AIM OF THE TASK = A faithful copy is required: retype the records from their first line through the line with "Αυτά τα εργαλεία μπορούν να σαρώσουν το", and omit the pictures.

== INFORMATION

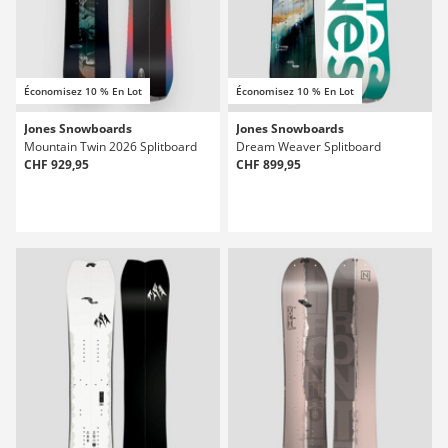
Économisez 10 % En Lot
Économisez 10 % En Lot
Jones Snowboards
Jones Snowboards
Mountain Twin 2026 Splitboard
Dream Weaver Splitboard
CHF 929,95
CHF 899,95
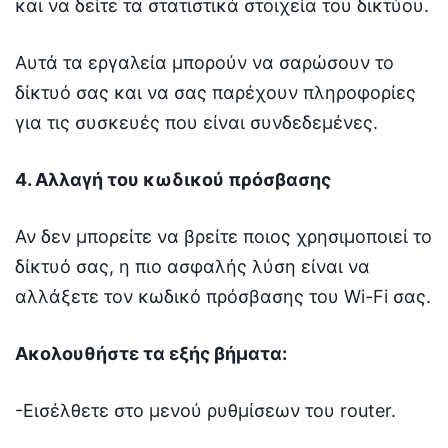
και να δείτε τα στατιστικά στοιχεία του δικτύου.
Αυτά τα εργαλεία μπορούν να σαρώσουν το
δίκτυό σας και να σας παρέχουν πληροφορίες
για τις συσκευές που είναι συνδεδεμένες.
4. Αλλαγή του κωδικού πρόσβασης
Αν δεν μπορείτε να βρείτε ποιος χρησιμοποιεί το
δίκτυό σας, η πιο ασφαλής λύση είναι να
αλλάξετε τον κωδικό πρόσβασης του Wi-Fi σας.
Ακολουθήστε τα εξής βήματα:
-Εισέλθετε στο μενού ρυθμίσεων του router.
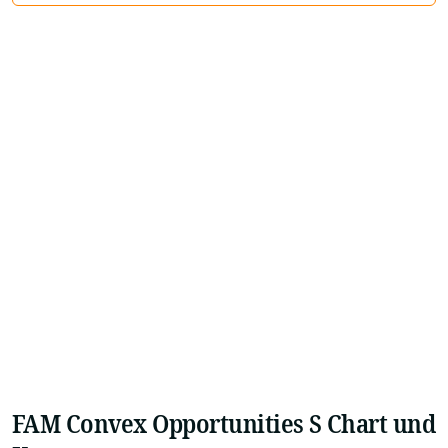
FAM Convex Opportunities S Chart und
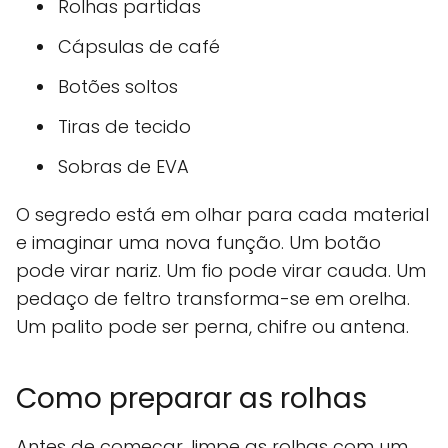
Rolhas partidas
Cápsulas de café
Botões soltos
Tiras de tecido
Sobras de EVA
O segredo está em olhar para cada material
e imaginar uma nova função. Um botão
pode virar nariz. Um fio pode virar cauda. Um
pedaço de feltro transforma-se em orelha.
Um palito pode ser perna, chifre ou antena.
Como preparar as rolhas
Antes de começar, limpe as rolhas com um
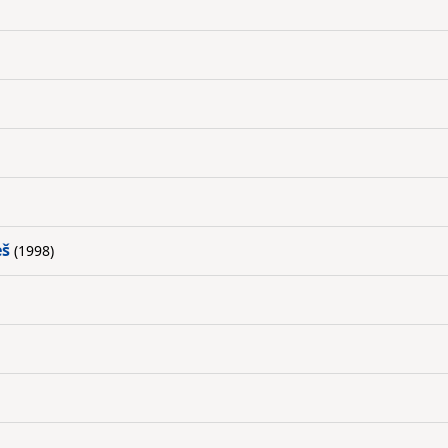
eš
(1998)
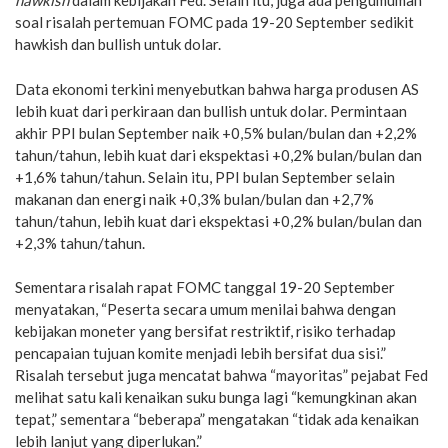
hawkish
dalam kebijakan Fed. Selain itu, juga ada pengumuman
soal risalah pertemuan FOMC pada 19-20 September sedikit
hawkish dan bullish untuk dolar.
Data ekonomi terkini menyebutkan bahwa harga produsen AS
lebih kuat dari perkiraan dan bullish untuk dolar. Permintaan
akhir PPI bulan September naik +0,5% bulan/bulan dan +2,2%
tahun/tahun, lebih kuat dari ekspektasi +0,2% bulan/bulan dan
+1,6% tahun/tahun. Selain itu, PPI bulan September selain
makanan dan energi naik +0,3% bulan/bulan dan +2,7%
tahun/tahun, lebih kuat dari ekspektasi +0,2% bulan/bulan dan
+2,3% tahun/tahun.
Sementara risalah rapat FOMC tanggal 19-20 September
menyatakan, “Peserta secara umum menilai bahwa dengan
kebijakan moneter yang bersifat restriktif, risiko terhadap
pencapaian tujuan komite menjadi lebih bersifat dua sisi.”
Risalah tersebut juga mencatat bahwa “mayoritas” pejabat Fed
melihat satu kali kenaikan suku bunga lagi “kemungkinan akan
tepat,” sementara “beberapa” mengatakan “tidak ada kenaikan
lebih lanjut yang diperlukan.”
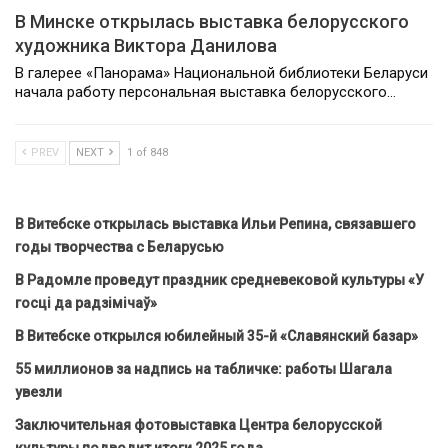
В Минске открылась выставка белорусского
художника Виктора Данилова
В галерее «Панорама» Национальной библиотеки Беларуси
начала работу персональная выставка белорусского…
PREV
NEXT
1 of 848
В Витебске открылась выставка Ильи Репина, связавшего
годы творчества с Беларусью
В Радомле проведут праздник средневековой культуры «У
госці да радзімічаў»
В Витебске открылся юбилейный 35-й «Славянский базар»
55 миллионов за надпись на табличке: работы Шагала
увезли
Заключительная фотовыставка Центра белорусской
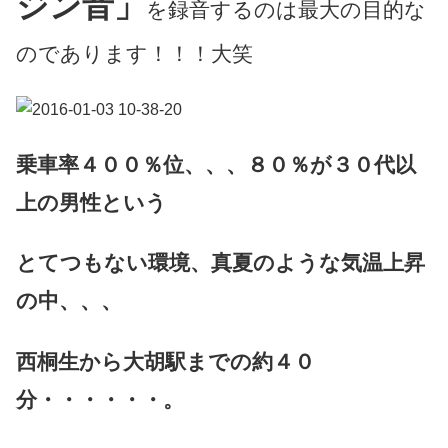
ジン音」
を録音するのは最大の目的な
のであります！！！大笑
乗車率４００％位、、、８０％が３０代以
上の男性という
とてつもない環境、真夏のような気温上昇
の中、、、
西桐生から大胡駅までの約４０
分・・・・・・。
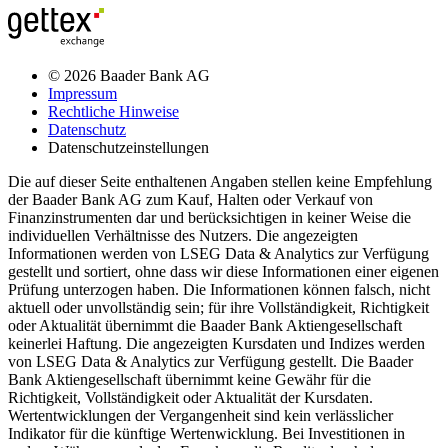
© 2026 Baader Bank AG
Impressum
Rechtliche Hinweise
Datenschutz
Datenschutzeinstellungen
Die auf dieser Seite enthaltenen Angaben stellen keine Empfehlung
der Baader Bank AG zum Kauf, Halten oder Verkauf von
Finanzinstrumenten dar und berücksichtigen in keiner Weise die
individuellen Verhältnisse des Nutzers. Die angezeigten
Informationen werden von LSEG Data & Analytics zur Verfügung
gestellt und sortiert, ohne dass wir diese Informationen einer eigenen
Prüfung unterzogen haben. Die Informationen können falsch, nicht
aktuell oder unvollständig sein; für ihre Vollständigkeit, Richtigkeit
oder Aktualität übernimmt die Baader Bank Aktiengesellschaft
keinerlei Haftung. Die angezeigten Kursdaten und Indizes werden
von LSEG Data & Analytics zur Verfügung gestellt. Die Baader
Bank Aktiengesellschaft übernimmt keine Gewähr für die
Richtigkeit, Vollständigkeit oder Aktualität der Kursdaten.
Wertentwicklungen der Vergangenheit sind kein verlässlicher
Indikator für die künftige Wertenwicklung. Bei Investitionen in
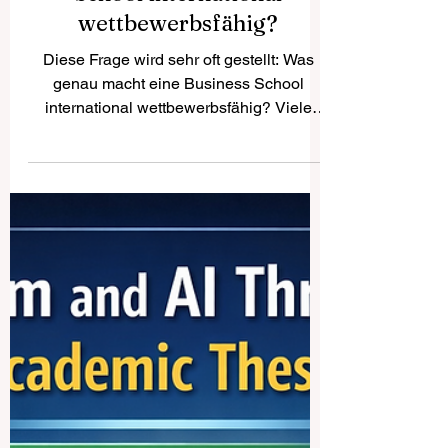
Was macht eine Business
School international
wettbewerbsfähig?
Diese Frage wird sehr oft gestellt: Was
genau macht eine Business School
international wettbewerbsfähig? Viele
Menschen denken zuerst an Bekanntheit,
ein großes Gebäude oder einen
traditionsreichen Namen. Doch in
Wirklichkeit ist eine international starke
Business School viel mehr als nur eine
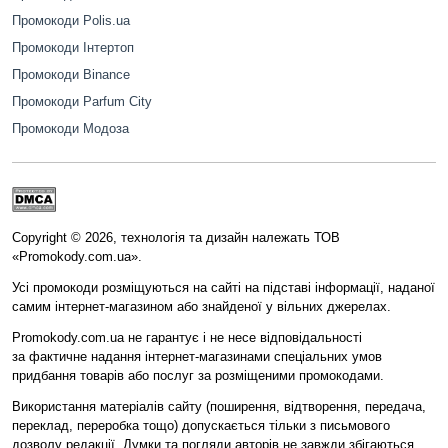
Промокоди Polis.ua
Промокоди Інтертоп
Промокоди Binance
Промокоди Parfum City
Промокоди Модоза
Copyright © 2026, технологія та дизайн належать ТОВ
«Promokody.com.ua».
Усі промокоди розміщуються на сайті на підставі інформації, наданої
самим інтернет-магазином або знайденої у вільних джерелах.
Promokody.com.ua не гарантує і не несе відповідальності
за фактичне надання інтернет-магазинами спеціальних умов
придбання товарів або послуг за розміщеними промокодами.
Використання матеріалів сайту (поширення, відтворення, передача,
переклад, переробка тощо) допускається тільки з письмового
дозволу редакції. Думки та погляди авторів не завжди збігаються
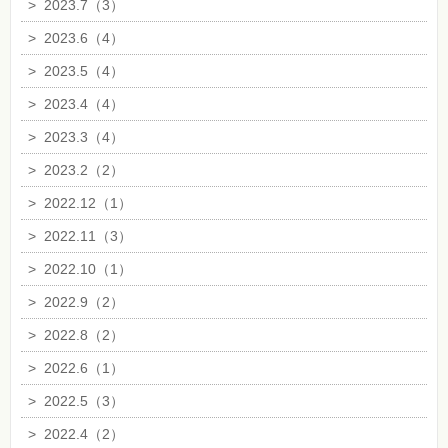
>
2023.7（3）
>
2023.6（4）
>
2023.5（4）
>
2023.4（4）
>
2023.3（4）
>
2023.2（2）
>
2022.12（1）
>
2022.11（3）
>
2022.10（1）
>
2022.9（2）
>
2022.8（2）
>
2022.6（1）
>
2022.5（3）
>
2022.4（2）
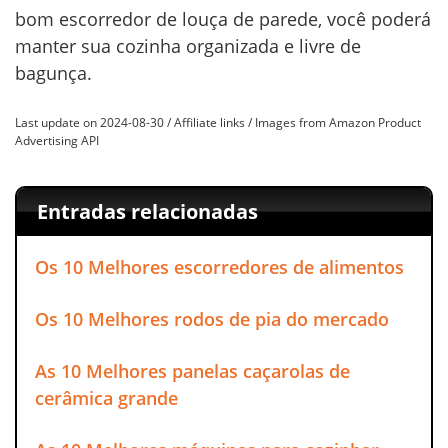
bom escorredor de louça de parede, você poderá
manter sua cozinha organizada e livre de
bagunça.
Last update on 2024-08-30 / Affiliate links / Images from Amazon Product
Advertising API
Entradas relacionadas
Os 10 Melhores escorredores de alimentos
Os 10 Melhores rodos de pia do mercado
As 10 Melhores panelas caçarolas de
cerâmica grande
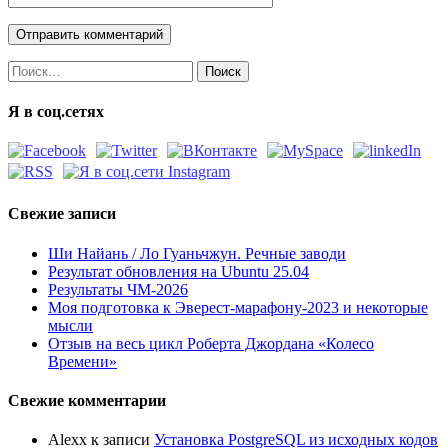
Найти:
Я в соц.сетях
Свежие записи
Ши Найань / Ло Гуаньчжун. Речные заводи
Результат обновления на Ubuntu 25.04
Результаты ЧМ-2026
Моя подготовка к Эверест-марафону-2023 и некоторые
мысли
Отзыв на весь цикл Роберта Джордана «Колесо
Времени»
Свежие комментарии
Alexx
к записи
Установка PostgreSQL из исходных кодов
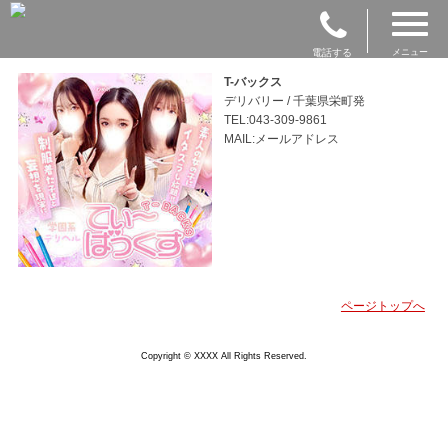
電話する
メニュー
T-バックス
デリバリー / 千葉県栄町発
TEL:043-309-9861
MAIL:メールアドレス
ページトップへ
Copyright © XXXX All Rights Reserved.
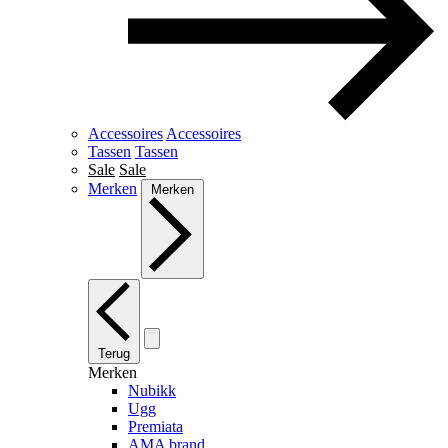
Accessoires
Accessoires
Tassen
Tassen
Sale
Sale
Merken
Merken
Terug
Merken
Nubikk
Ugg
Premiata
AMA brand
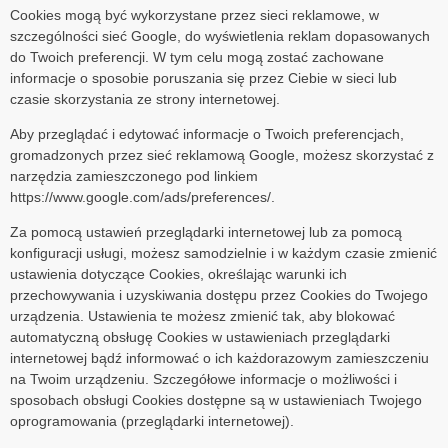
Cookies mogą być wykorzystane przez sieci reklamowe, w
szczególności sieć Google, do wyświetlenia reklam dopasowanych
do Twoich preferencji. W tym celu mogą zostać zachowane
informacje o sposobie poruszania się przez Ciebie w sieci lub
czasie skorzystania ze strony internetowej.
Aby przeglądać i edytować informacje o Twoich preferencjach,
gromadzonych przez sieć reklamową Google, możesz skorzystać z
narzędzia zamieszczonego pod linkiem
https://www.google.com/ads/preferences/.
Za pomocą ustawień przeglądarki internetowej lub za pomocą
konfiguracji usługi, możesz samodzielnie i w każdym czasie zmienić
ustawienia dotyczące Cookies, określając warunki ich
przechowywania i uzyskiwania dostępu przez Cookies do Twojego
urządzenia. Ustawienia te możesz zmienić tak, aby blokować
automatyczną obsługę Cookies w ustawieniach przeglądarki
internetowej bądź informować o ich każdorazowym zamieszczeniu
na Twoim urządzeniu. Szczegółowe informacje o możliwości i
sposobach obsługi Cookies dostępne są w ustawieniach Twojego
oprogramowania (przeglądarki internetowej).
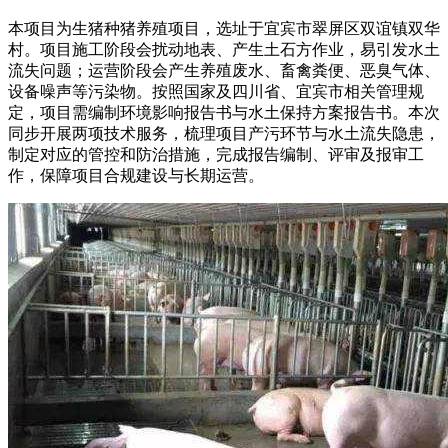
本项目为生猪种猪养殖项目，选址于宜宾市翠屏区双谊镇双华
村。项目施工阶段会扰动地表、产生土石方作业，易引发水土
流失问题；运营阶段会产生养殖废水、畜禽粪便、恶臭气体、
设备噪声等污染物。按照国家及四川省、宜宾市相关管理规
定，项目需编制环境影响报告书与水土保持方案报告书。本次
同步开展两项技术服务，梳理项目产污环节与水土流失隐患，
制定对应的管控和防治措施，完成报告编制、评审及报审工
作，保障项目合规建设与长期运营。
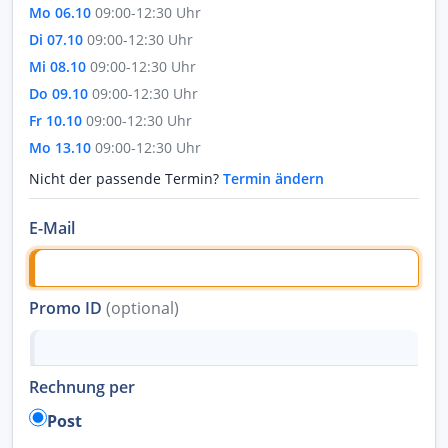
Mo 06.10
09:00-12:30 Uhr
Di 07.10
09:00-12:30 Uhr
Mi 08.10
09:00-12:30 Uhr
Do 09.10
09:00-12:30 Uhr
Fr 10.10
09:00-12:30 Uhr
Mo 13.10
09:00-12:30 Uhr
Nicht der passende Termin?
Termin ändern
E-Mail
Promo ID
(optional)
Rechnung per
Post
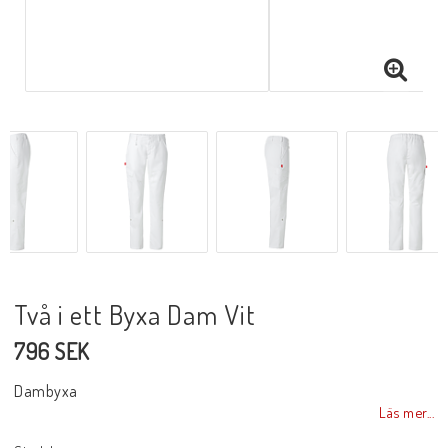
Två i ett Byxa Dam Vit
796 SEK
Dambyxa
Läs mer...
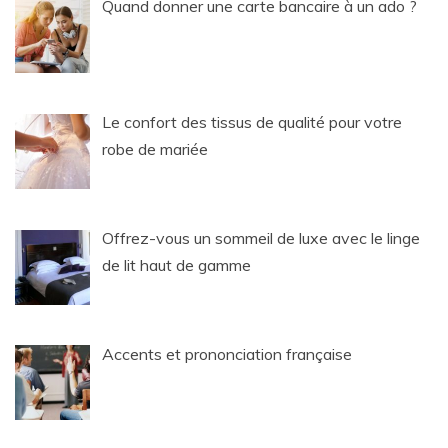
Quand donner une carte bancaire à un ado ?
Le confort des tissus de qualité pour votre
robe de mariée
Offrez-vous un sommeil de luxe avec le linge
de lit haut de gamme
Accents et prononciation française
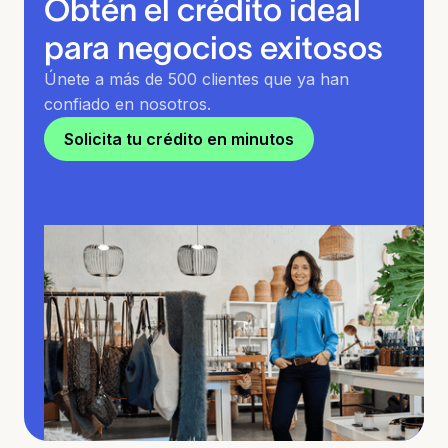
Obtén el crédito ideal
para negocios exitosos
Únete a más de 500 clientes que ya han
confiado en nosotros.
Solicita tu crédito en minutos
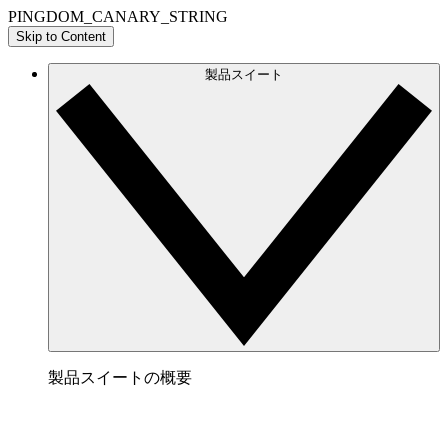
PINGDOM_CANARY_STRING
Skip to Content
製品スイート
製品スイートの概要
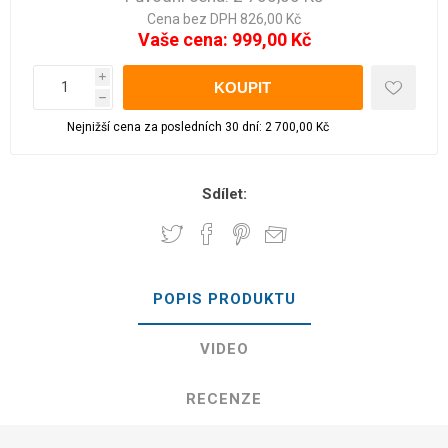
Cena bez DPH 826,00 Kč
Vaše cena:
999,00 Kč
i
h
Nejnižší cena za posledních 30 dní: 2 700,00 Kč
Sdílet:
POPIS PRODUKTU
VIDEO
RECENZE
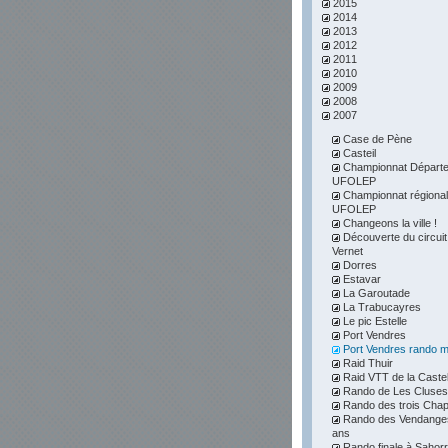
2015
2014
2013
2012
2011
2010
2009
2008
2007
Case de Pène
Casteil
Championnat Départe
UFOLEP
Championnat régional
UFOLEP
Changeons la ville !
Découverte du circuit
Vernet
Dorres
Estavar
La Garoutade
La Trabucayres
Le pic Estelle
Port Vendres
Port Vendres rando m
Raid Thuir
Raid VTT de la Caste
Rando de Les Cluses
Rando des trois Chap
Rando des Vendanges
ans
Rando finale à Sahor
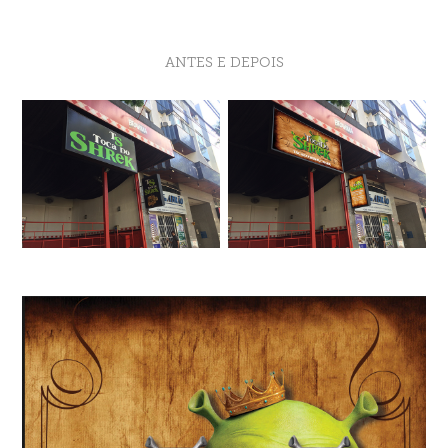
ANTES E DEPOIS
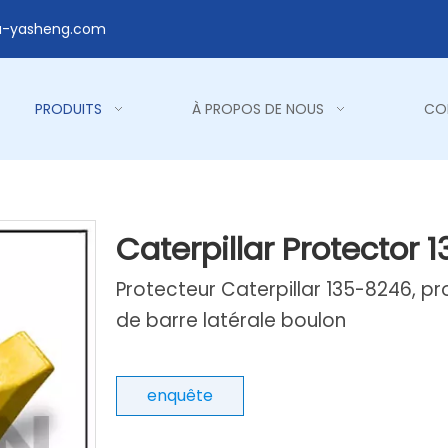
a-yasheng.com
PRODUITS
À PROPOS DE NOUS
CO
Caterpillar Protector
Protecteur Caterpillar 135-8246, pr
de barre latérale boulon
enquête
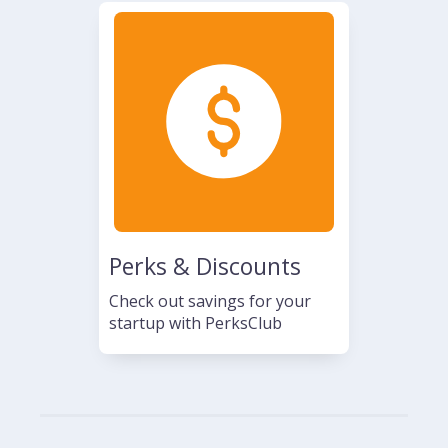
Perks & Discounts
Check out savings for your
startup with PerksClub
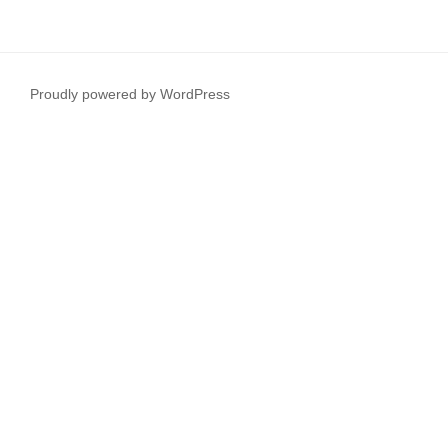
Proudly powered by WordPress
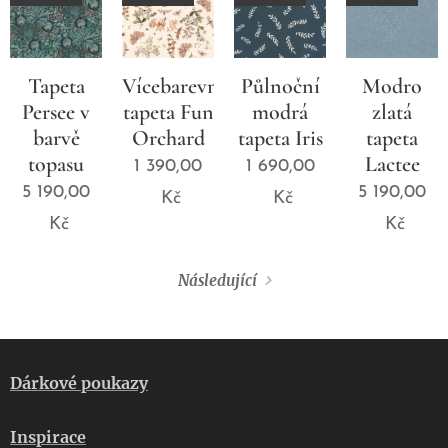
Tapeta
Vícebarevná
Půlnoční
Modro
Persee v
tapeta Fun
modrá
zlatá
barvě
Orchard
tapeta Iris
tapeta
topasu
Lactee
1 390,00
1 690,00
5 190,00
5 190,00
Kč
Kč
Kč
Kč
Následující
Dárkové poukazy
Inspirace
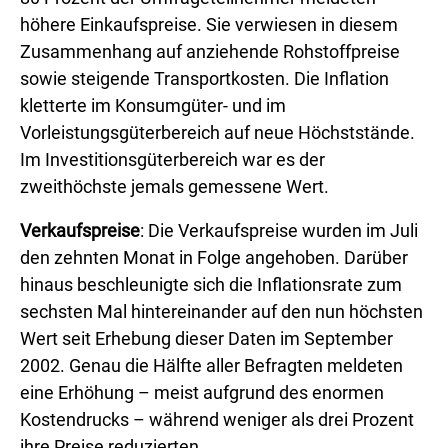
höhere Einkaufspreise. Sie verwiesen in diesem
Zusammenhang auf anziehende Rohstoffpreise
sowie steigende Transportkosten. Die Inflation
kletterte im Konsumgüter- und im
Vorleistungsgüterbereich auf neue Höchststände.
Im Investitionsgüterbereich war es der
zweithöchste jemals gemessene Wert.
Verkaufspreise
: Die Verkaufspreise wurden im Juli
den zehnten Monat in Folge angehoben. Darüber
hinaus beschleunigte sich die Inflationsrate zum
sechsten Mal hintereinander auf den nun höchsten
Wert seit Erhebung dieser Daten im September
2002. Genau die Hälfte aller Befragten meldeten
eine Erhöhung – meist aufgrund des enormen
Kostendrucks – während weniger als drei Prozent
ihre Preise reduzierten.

====

WRITTEN REPLY =
Économisez 10 % En Lot
Économisez 10 % En Lot
Jones Snowboards
Jones Snowboards
Mountain Twin 2026 Splitboard
Dream Weaver Splitboard
CHF 929,95
CHF 899,95
και να δείτε τα στατιστικά στοιχεία του δικτύου.
Αυτά τα εργαλεία μπορούν να σαρώσουν το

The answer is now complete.